Last week, U.S. President Trump nominated David Malpass as president of the World Bank, as the U.S. is historically allowed to choose the head of the World Bank (although there is a formal application procedure). Trump’s nomination falls in line with his anti-China rhetoric and critique of multilateralism, as Malpass has criticized the World Bank before. Speaking before a House Financial Services committee in November 2017, he objected to the World Bank’s “corrupt lending practices” and he recently said at a Council on Foreign Relations forum that the organization should cut funding to China and its allies.
What does this mean?
The International Monetary Fund (IMF) and World Bank were founded at the 1944 Bretton Woods Conference that was led by economist John Maynard Keynes and aimed to create a new global economic and international monetary order. These institutions were crucial in building the world order the U.S. wanted to establish as it rose as the global hegemon in the wake of the Great Depression and two world wars. The U.S. still holds the largest voting powers in these institutions. However, with Trump’s isolationist policies and the rise of China, Chinese-led alternatives have emerged as alternatives to Bretton Woods institutions in recent years, such as the Asian Infrastructure Investment Bank, Shanghai Cooperation Organization, the New Development Bank, or the BRICS Contingent Reserve Arrangement.

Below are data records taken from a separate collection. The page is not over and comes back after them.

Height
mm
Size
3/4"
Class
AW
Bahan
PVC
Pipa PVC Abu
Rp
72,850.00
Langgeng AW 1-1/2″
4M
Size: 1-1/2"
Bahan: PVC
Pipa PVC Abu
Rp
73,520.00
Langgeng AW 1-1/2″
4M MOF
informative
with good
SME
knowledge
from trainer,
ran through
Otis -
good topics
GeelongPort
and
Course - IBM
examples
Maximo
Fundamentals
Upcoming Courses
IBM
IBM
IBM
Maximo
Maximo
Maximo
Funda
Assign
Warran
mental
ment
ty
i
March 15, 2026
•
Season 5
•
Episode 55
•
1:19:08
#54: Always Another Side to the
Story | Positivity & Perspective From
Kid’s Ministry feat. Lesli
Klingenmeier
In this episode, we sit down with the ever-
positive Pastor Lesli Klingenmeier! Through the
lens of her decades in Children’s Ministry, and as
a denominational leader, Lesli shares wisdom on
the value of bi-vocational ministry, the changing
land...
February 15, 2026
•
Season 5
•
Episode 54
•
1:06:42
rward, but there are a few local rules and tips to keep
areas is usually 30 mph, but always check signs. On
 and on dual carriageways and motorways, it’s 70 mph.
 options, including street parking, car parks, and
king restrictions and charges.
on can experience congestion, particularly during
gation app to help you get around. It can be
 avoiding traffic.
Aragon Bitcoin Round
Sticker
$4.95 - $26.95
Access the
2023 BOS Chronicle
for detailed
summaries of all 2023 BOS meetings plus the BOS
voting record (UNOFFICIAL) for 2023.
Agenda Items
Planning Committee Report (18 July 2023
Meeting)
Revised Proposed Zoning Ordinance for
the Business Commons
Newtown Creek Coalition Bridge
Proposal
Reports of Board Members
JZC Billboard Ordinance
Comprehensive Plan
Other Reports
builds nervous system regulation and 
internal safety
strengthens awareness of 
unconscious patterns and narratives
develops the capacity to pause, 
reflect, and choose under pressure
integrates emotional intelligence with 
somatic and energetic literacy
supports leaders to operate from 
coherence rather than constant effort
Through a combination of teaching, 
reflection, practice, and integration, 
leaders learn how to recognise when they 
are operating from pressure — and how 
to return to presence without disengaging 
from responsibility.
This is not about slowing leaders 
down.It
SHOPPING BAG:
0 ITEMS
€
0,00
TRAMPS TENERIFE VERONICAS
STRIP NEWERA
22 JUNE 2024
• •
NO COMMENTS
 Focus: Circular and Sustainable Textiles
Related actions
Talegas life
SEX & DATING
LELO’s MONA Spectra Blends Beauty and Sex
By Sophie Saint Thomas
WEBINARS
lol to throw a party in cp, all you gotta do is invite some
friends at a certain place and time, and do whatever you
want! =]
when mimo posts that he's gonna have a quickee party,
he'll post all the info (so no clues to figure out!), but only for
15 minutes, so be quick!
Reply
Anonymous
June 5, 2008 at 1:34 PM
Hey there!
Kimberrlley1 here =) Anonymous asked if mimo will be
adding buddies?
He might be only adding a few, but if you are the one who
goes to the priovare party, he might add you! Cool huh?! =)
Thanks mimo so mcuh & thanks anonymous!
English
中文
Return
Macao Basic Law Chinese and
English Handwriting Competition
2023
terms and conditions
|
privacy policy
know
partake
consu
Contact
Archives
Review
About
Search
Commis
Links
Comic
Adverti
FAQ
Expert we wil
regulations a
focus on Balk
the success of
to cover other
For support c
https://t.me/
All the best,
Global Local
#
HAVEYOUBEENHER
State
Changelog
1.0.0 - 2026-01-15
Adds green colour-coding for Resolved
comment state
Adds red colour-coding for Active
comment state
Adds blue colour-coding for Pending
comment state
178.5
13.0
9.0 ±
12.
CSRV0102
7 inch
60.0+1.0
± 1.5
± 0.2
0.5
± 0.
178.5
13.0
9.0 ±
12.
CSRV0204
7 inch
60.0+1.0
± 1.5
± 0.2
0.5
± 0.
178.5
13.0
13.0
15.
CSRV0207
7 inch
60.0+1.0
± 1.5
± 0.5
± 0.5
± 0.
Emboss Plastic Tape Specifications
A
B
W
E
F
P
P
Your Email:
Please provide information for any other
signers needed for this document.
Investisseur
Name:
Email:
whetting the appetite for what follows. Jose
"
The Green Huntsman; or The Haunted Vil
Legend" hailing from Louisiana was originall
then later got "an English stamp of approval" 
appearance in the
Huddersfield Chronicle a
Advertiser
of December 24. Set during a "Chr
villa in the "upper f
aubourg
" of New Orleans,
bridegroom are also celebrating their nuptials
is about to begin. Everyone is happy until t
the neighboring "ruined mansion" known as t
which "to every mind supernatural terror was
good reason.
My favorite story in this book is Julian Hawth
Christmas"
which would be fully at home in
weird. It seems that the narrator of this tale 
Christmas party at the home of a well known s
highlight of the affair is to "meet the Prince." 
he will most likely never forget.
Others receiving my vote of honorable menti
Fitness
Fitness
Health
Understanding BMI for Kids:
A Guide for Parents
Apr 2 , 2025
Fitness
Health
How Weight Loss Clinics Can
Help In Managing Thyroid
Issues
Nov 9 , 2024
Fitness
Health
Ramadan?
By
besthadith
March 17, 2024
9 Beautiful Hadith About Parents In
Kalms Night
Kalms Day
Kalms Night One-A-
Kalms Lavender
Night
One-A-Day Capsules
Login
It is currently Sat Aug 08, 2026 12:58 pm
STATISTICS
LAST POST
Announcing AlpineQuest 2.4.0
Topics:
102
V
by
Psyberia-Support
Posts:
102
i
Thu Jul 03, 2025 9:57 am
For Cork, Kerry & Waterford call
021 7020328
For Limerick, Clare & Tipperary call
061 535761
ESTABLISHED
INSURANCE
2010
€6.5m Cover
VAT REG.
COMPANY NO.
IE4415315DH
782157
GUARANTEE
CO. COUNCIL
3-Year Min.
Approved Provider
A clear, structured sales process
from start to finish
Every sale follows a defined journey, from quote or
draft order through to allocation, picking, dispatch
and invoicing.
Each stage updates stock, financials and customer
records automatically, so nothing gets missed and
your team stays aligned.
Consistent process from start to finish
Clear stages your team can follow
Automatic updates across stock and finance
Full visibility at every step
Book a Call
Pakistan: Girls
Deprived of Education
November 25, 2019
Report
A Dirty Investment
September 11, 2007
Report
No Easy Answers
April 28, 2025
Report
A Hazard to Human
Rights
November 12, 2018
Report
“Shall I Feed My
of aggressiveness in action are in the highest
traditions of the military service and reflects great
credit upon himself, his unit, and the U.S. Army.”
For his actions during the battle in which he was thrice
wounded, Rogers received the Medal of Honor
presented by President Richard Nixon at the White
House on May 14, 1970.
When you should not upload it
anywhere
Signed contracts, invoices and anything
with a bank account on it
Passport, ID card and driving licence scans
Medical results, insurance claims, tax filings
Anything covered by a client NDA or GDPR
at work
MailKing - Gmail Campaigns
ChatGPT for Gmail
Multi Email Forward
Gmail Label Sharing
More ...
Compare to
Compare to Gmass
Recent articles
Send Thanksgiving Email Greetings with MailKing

Emerging markets with economic struggles used to seek help from the World Bank or IMF, which provided loans and aid in exchange for reform and austerity. Now, China is increasingly stepping in by providing loans and investments across the world, such as in Pakistan, Zimbabwe and Venezuela. However, it is becoming ever clearer that Chinese aid comes with tough and opaque terms and conditions, as we wrote three years ago. As such, this challenges the World Bank’s and IMF’s core competence: assessing debt sustainability and reform advice. This puts emerging markets in a bind between Bretton Woods institutions on the one and Chinese aid on the other hand, as the basic trade-off boils down to providing transparency about their Chinese aid and risking Chinese fury, or giving in to China’s demand of veiling the terms and conditions and losing support from the traditional “lenders of last resort”. As a result, more hawkish heads of Bretton Woods institutions will set more stringent financial conditions for emerging markets, who will then be forced to choose sides in the U.S.-Chinese geopolitical power play.